The dogs that King will run are all descendants of a dog named Beamer, who was born at King’s kennel nearly 13 years ago. That’s one of the reasons Petit reached out, he said.

Petit said he wouldn’t have asked King if he hadn’t trusted him to make his own judgments during the race.

“I told him the general idea for how I might have done this race, but anytime I make a plan I change it on the way, so he’s free to do what he’s gonna do,” Petit said.

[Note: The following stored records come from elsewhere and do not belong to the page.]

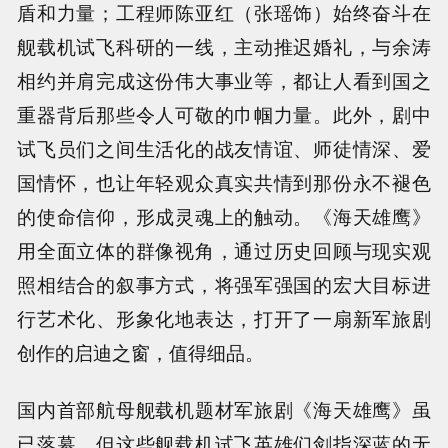
盾和力量；工程师陈亚红（张瑶饰）始终奋斗在
舰载机试飞科研的一线，主动推迟婚礼，与余涛
相约并肩完成这份伟大事业等，都让人看到国之
重器背后那些令人可敬的巾帼力量。此外，剧中
试飞员们之间生活化的战友情谊、师徒情深、爱
国情怀，也让年轻观众真实共情到那份永不褪色
的使命信仰，形成灵魂上的触动。《海天雄鹰》
用全面立体的群像视角，通过历史回顾与现实观
照相结合的叙事方式，将强军强国的宏大目标进
行艺术化、形象化地表达，打开了一扇新军旅剧
创作的启迪之窗，值得细品。
国内首部航母舰载机题材军旅剧《海天雄鹰》虽
已落幕，但这些舰载机试飞英雄们剑指深蓝的无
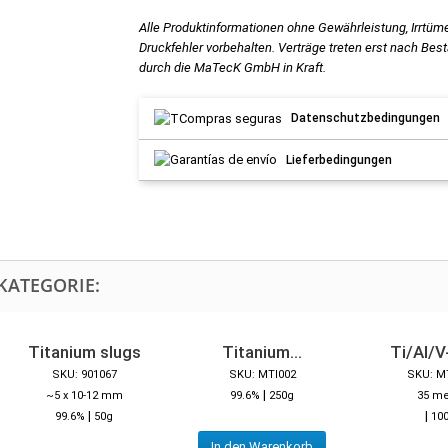
Alle Produktinformationen ohne Gewährleistung, Irrtüm
Druckfehler vorbehalten. Verträge treten erst nach Bes
durch die MaTecK GmbH in Kraft.
Datenschutzbedingungen
Lieferbedingungen
KATEGORIE:
Titanium slugs
Titanium...
Ti/Al/V-
SKU: 901067
SKU: MTI002
SKU: M
|
~5 x 10-12 mm
99.6%
250g
35 m
|
|
99.6%
50g
10
In den Warenkorb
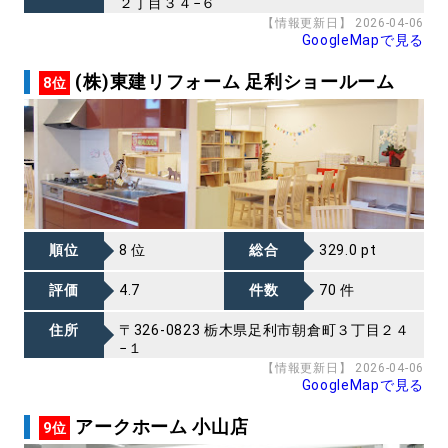
２丁目３４−６
【情報更新日】 2026-04-06
GoogleMapで見る
(株)東建リフォーム 足利ショールーム
8位
順位
8 位
総合
329.0 pt
評価
4.7
件数
70 件
住所
〒326-0823 栃木県足利市朝倉町３丁目２４
−１
【情報更新日】 2026-04-06
GoogleMapで見る
アークホーム 小山店
9位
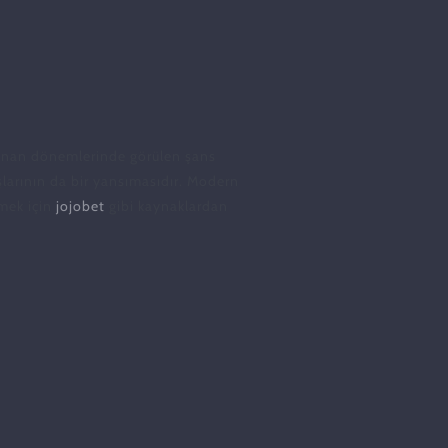
 Yunan dönemlerinde görülen şans
ışlarının da bir yansımasıdır. Modern
lmek için
jojobet
gibi kaynaklardan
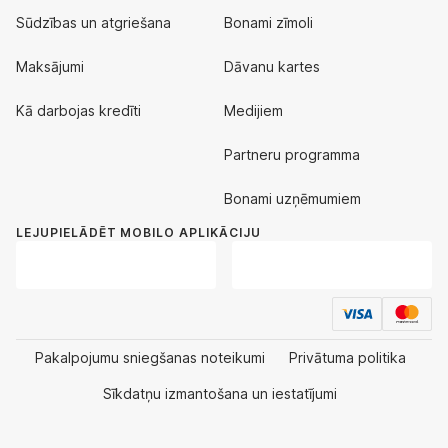
Sūdzības un atgriešana
Bonami zīmoli
Maksājumi
Dāvanu kartes
Kā darbojas kredīti
Medijiem
Partneru programma
Bonami uzņēmumiem
LEJUPIELĀDĒT MOBILO APLIKĀCIJU
Pakalpojumu sniegšanas noteikumi
Privātuma politika
Sīkdatņu izmantošana un iestatījumi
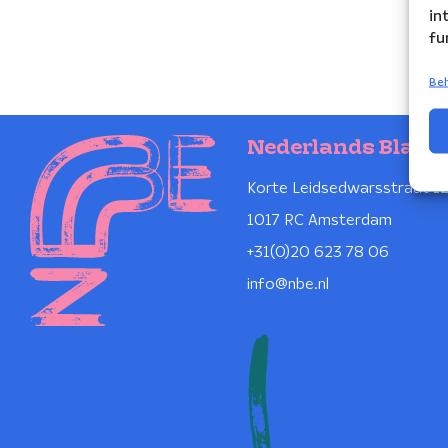
in
fu
Beh
Nederlands Blaze
Korte Leidsedwarsstraat 1
1017 RC Amsterdam
+31(0)20 623 78 06
info@nbe.nl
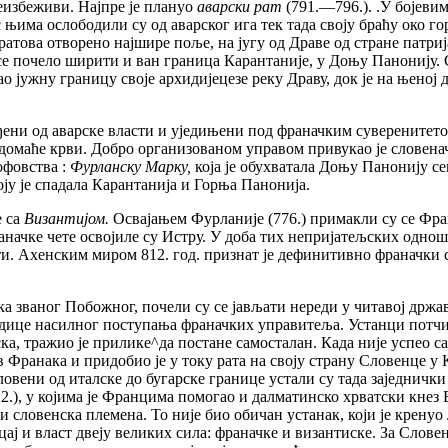
еизбеживи. Најпре је плануо
аварски рат
(791.—796.). .У бојеви
има ослободили су од аварског ига тек тада своју браћу око го
атова отворено најшире поље, на југу од Драве од стране патрија
е почело ширити и ван граница Карантаније, у Доњу Панонију. С
као јужну границу своје архидијецезе реку Драву, док је на њеној
ђени од аварске власти и уједињени под франачким суверенитето
домаће крви. Добро организованом управом привукао је словена
офовства :
Фурланску Марку,
која је обухватала Доњу Панонију с
оју је спадала Карантанија и Горња Панонија.
е са
Византијом.
Освајањем Фурланије (776.) примакли су се Фра
аначке чете освојиле су Истру. У доба тих непријатељских одно
и. Ахенским миром 812. год. признат је дефинитивно франачки 
ка званог Побожног, почели су се јављати нереди у читавој држ
ледице насилног поступања франачких управитеља. Устанци потч
ска, тражио је прилике^да постане самосталан. Када није успео 
ив Франака и придобио је у току рата на своју страну Словенце у 
овени од италске до бугарске границе устали су тада заједнички
), у којима је Францима помогао и далматинско хрватски кнез 
 словенска племена. То није био обичан устанак, који је кренуо 
ај и власт двеју великих сила: франачке и византиске. За Слове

Missing the Iditarod start, Petit said, will be the hardest part.

But it won’t be the first race start Petit will have missed this season: He said his truck wouldn’t start before the Copper Basin 300. Since he couldn’t race, Petit said he did some online commentary, which he said he plans to do during the Iditarod as well.

The race, which is returning to Nome this year after last year’s COVID-altered out-and-back route, has implemented several precautionary measures, and all mushers, veterinarians and volunteers must be fully vaccinated.

King hopes he and handler Otto will end up on similar schedules during the race and that they might benefit from each other.

“I might be able to take get some warm fuzzies from her wonderful, youthful exuberance and she might be able to benefit a little bit from my trail experience,” he said.

King is no stranger to last-minute illness upending Iditarod plans. In 2020, he had to drop out of the race for emergency surgery. He then spent a year and a half recovering, with a third and final surgery last October, and said that recovery is the main reason he hasn’t raced.

[Mushers from the inaugural Iditarod look back as the race enters its 50th run]

King plans to meet the dogs and go out for a run Friday. Petit is writing up what’s in each drop bag and has written a description of each dog’s strengths, weaknesses and other preferences. King said the dogs will be running a much slower pace than what they would with Petit.

“Anybody can drive a racecar if you just back off on the gas a little bit,” King said.